#### Document passage

#you just keep track of how much time has

1 messages · Page 1 of 1 (latest)

scenic patio
#

Means I need to keep track of how much time elapsed since it started the playback...right?

nimble sand
#

yeah, pretty much

#

I can try and dig up the code I used for the demo I linked, but I'm not sure I have it anymore - only really relevant if you're using python anyway

scenic patio
#

Yes please, I am developing iOS App but even python code will help me getting some idea. Really thanks for the info @nimble sand

nimble sand
#

@scenic patio I've actually lost the code I used for that demo, but on a theoretical level it's pretty simple:

  1. You track at what time you started playing back the very first audio chunk.
  2. When you receive a websocket message that contains transcript, you add the end time of the previous transcript. This makes it so you build out a transcript of the entire audio file, rather than the time resetting to 0 on every transcript.
  3. You use the modified timestamps from step 2 to show the words depending on the time tracked in step 1

Here's the python code I use to adjust the timestamps:

data = json.loads(self.connection.recv()) #Wait for a new websocket message
alignment_data = data.get("normalizedAlignment", None)
if alignment_data is not None:
    #This format change is just for the sake of making the data easier to parse.
    formatted_list = list()
    for i in range(len(alignment_data["chars"])):
        new_char = {
            "character": alignment_data["chars"][i],
            "start_time_ms": alignment_data["charStartTimesMs"][i] + self._current_audio_ms,    #Add self._current_audio_ms to each timestamp
            "duration_ms": alignment_data["charDurationsMs"][i]
        }
        formatted_list.append(new_char)
    
    #Update self._current_audio_ms (it's initialized as 0 at the very beginning of the streaming)
    self._current_audio_ms = formatted_list[-1]["start_time_ms"] + formatted_list[-1]["duration_ms"]
scenic patio
nimble sand
#

ideally it shouldn't buffer

#

but with multilingual v2, it can happen

scenic patio
#

We have "eleven_monolingual_v1"

nimble sand
#

what you can probably do then might be to detect when buffering is happening and "pause" the timer ticking up to compensate

nimble sand
scenic patio
#

Exactly, if it's buffering, we can pause the timer

nimble sand
#

I personally haven't even tried implementing that since buffering is so rare, but I'm sure it's doable

scenic patio
#

Thanks @nimble sand

scenic patio
#

@nimble sand How frequently you call player observer?

#

I mean how much time per second, you refresh display?

nimble sand
#

I'd say you'd probably want to do it fairly often if you want to highlight the currently spoken word

#

...often enough that you probably want to figure out a better system

#

than just constantly refreshing

########
#### Dataset content

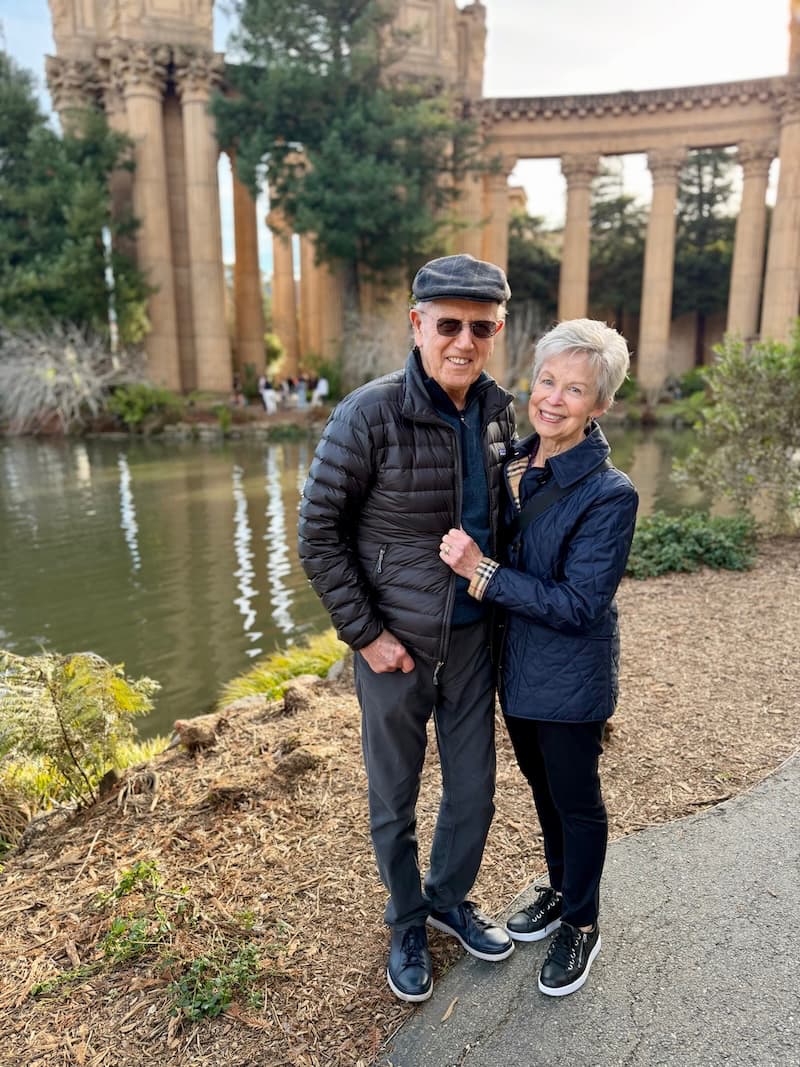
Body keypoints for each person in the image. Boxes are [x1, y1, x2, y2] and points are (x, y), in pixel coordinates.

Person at [298, 254, 517, 1003]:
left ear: (497, 329)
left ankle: (449, 899)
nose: (464, 340)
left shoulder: (499, 412)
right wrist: (364, 634)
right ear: (417, 323)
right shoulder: (369, 412)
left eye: (480, 326)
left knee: (475, 790)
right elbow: (317, 532)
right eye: (448, 323)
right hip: (396, 646)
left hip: (474, 640)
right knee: (394, 796)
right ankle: (405, 919)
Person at [440, 318, 638, 998]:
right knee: (544, 792)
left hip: (571, 679)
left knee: (577, 800)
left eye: (575, 389)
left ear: (599, 405)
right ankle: (560, 888)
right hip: (516, 672)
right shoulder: (514, 464)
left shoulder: (611, 494)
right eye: (548, 380)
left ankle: (582, 919)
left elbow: (582, 602)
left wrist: (483, 572)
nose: (554, 398)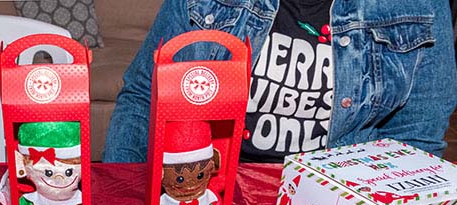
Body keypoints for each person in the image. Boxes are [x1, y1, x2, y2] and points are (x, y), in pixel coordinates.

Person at [103, 0, 457, 163]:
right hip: (211, 190)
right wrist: (122, 203)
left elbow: (416, 138)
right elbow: (144, 98)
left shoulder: (417, 5)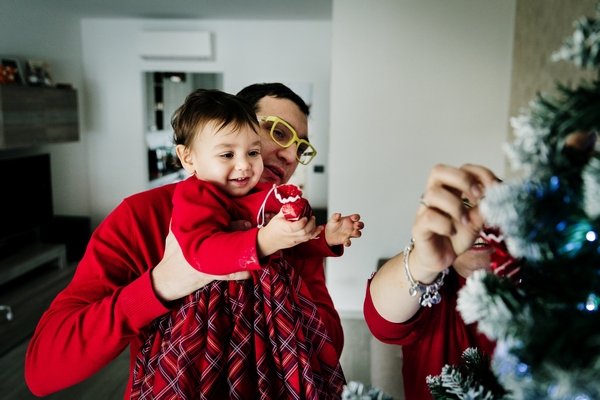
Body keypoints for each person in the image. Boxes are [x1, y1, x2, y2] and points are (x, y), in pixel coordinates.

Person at [25, 83, 362, 398]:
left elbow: (330, 341)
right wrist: (161, 285)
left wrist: (293, 283)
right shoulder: (142, 216)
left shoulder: (288, 223)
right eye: (278, 131)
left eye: (300, 146)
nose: (289, 155)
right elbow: (42, 370)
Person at [130, 88, 361, 399]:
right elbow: (200, 250)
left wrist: (325, 238)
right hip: (209, 326)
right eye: (228, 154)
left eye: (252, 153)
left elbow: (290, 244)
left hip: (273, 330)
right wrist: (264, 239)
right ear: (188, 157)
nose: (244, 165)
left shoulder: (261, 196)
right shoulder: (194, 196)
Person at [363, 163, 501, 400]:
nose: (480, 225)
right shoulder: (433, 286)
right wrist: (423, 263)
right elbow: (381, 323)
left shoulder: (544, 283)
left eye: (493, 209)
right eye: (465, 210)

########

■ Task instructions
From the forum thread on syncing transcripts with audio playback, list the keys of the dictionary that the Python code builds for each character.

■ Result for this task
"character", "start_time_ms", "duration_ms"